Class StanfordNlpPipeline


  • public abstract class StanfordNlpPipeline
    extends Object
    A language specific configuration for OpenNLP based NER recognitions. Subclasses need to register them self as Services so that they can get injected to the StanfordNlpProcessor
    Author:
    Rupert Westenthaler
    • Field Detail

      • log

        protected final org.slf4j.Logger log
    • Constructor Detail

      • StanfordNlpPipeline

        protected StanfordNlpPipeline​(String name,
                                      Locale locale)
    • Method Detail

      • getPosTagset

        protected abstract TagSet<PosTag> getPosTagset()
        Getter for the TagSet of known PosTags.
        Returns:
        the PosTag set or null if none is available.
      • getNerTagset

        protected abstract TagSet<NerTag> getNerTagset()
        Getter for the TagSet of known NerTags.
        Returns:
        the NerTag set or null if none is available.
      • getRelTagset

        protected abstract TagSet<RelTag> getRelTagset()
        Getter for the TagSet of known RelTags.
        Returns:
        the RelTag set or null if none is available.
      • getLanguagePack

        public abstract edu.stanford.nlp.trees.TreebankLanguagePack getLanguagePack()
        The Treebank LanguagePack
        Returns:
        The treebank LanguagePack or null if none available
      • setProperties

        protected final void setProperties​(Properties properties)
        The properties used for activate(). This MUST BE set before activating the component
        Parameters:
        properties - the properties
      • setCaseSensitive

        protected void setCaseSensitive​(boolean caseSensitive)
        Setter for the caseSensitive state. If this pipeline uses caseless models this MUST BE set to false so that the extractor does parse a lower case version of the text
        Parameters:
        caseSensitive - the case sensitive state
      • getProperties

        public Properties getProperties()
        Getter for the properties holding the Stanford NLP configuration used by this component
        Returns:
        the properties or null if not set.
      • isCaseSensitive

        public boolean isCaseSensitive()
        If this pipeline uses case sensitive models
      • getAnnotators

        public List<String> getAnnotators()
        Read only list of the annotators used by the configured pipeline. Only available after activation
        Returns:
        the list of annotator (names) used in the pipeline
      • getAnnotator

        public edu.stanford.nlp.pipeline.Annotator getAnnotator​(String name)
        Getter for the Annotator. Only available after activation
        Parameters:
        name - the name of the annotator as configured in the pipeline. Valid strings are member of the getAnnotators() list
        Returns:
        the Annotator
        Throws:
        IllegalStateException - if the parsed name is not part of the getAnnotators() list
      • setAnnotatorImplementation

        protected final void setAnnotatorImplementation​(edu.stanford.nlp.pipeline.AnnotatorImplementations annotatorImplementation)
        Sets a custom AnnotatorImplementations class. Needs to be called before activation (typically as part of the constructor of the sub-class)
        Parameters:
        annotatorImplementation -
      • activate

        public final void activate()
                            throws IOException
        Activates the component based on its configuration defined in the #
        Throws:
        IOException
      • doActivate

        protected void doActivate()
        activation hook
      • initAnnotatorPool

        protected void initAnnotatorPool​(Properties properties)
        Initializes the Annotators as referenced by the 'annotators' field of the parsed properties.

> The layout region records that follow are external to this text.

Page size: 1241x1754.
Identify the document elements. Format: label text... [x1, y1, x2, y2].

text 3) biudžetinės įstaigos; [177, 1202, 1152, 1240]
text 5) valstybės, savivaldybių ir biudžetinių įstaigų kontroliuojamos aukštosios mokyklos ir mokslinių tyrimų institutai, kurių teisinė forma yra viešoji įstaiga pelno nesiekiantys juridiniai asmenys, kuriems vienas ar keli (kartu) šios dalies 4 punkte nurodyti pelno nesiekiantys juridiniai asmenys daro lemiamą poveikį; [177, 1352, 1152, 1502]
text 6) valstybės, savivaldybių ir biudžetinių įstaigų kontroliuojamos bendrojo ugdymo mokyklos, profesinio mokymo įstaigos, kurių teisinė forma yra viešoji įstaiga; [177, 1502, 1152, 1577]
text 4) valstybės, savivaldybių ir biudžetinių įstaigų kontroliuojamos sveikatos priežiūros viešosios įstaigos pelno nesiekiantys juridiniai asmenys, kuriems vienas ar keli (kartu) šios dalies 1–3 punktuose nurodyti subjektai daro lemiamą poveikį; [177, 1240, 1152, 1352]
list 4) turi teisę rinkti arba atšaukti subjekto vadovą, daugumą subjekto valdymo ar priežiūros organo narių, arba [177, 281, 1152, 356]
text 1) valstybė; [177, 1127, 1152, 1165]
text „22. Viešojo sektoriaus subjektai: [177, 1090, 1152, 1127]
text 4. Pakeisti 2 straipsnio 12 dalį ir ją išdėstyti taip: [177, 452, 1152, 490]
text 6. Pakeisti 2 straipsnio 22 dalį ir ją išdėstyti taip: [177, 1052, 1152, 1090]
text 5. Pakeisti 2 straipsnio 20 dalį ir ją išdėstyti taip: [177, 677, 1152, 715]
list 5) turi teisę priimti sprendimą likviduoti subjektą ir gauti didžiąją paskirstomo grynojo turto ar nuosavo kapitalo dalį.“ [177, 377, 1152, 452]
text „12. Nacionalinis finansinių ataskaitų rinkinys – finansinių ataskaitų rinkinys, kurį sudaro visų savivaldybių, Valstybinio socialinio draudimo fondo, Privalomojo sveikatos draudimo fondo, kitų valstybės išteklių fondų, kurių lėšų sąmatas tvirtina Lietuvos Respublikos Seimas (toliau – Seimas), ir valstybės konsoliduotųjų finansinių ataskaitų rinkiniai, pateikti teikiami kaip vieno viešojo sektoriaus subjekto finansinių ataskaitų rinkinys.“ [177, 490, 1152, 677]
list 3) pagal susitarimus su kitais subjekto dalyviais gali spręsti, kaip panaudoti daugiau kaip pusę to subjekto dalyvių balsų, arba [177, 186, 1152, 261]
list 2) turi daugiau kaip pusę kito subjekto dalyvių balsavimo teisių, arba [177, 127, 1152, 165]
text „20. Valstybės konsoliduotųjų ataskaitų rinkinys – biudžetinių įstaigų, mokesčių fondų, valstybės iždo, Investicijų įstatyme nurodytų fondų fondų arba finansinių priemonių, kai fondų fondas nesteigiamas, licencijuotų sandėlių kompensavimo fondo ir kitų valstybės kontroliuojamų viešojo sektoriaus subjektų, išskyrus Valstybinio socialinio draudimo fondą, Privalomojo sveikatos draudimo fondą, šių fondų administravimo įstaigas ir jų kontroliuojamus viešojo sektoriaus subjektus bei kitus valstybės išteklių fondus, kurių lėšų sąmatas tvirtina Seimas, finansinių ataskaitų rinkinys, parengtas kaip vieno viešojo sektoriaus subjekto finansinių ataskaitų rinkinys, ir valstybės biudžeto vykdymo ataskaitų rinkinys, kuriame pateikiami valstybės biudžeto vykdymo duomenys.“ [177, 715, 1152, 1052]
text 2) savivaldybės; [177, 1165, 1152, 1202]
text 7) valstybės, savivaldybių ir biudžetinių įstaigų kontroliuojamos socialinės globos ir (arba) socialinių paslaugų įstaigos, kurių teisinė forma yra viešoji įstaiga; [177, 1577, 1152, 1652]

        NOTE: This will only initialize AnnotatorFactories that are actually used in the configured pipeline (the getAnnotators() list)

        Parameters:
        properties - the properties
        annotatorImplementation - annotator impl instance
      • isActive

        public final boolean isActive()
      • getLocale

        public final Locale getLocale()
      • getLanguage

        public final String getLanguage()
        The language supported by the NerModel. This method can be called before activation
        Returns:
        the ISO 639-1 language code (e.g. "en" for English)
      • getName

        public final String getName()
      • getPipeline

        public final edu.stanford.nlp.pipeline.AnnotationPipeline getPipeline()
      • getPosTag

        public final PosTag getPosTag​(String tag)
        Uses the #posTagset and adhocPosTags to return existing instances of PosTags. If not present it will create a new one and add it to adhocPosTags
        Parameters:
        tag - the String pos tag as returned by the #tagger
        Returns:
        the PosTag or null if the parsed tag was blank AND blank (incl. null) tags are not mapped by the POS TagSet.
      • getNerTag

        public final NerTag getNerTag​(String tag)
        Uses the #posTagset and adhocPosTags to return existing instances of PosTags. If not present it will create a new one and add it to adhocPosTags
        Parameters:
        tag - the String pos tag as returned by the #tagger
        Returns:
        the PosTag guaranteed to be not null
      • getRelationTag

        public final RelTag getRelationTag​(String tag)
        Uses the #posTagset and adhocPosTags to return existing instances of PosTags. If not present it will create a new one and add it to adhocPosTags
        Parameters:
        tag - the String pos tag as returned by the #tagger
        Returns:
        the PosTag guaranteed to be not null
      • deactivate

        public final void deactivate()
      • doDeactivate

        protected void doDeactivate()
        Deactivation hook